Insert only ligating in backward direction - (Sep/10/2007 )
Another person in our lab was working on cloning a gene into a vector, however, she has since left, leaving me to finish the project. It's oh so close to being finished, but I have a major hang-up.
Here was her process:
1.) Designed primers with NotI sites at each end of the gene and amplified.
2.) Excised existing gene from vector (also flanked by NotI on each end) and discarded.
3.) Treated vector with SAP.
4.) Cut PCR product with NotI and ligated.
Despite treating the vector with SAP, she had mostly self-ligation of the vector (later she discovered she used too much DNA, so the enzyme reaction was not efficient). She did find one clone that contained the insert using colony PCR. She had it sequenced and everything was perfect, but the insert was backwards. Rather than redo the whole PCR process, I suggested she take this plasmid and excise the insert with NotI, gel purify, and religate, hopefully getting some clones with the insert the right direction. She did this, used less vector in her SAP treatment, and got 6 colonies, and no colonies on a vector only control plate. She screened all the colonies using a directionality screen (using the upstream amplification primer of the gene and a sequencing primer that anneals to the vector downstream of the insertion site. According to her, this should only produce a band if the insert is in the right direction (I don't know much about this technique). All 6 colonies came up positive, but she couldn't proceed further as she left our lab.
So here's where I come in: I miniprepped all 6 clones, and did a restriction digest with EcoRI to assess directionality my way. The vector has an Eco RI site and the insert has one just downstream from the start codon, so directionality is pretty easy to assess based on the sizes of the bands produced. To my dismay, all 6 produced bands consistent with the insert being backwards! Aargh! I don't know why her screen was positive, but I trust my method more. I could have them all sequenced, but I think that would be a waste of time.
So my question is, why are they all backwards? Are there circumstances in which an insert with the same RE site on both ends can preferentially ligate in one direction vs. the other? It's possible it's just bad luck, I guess you could flip a coin 6 times and have it come up heads each time, but the odds of that are still pretty low.
Anybody have any ideas? I hope I've made some sense.
Two things can be happening,
1 - Bad luck
Build enough plasmids and you will sometimes see such a run. It could be bad luck. Do you have more colonies that you can look at?
2. DNA Tertiary structure
Again, this phenomena is not unknown. Others aside from yourself have reported such occurance in the forum. Due to the comformation of DNA fragment, it perferentially ligates in one orientation. I personally, have one fragment such as this, though thankfully the perferred orientation is the desired orientation. However all hope is not lost, while one orientation is perferred, you can still find the other orientation if enough clones are looked at.
What to do?
The cheapest way would be to look at more colonies. If you don't have anymore colonies, do the ligation again (with the SAP step corrected). If it is bad luck, the string of 6 in the wrong orientation will not happen again. If it is tertiary structure you will have to look at a lot more clones. Try 24 colonies.

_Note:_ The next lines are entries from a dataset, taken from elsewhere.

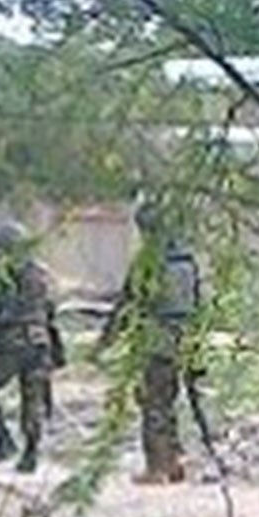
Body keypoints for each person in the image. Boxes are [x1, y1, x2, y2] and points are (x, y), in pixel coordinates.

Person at [99, 203, 201, 485]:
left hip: (156, 341)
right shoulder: (187, 261)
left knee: (152, 402)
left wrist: (105, 342)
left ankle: (157, 467)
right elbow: (198, 304)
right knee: (168, 400)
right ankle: (174, 458)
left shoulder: (148, 262)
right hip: (184, 341)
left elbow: (127, 303)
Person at [0, 220, 64, 473]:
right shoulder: (41, 273)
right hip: (39, 343)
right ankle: (30, 453)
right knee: (32, 399)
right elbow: (50, 313)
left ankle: (4, 441)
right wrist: (57, 351)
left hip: (10, 343)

If you can not find clones in the correct orientation, you will then have to consider making the insert directional by buying a new primer.. one adding a different restriction site. Can the old gene in the vector be remove by 2 restriction enzymes?
It is also possible that the "correct" orientation produces a toxic gene product, killing the cells containing that plasmid. Since you don't get a colony, it looks like bad luck, but you really had ok luck which was selected against.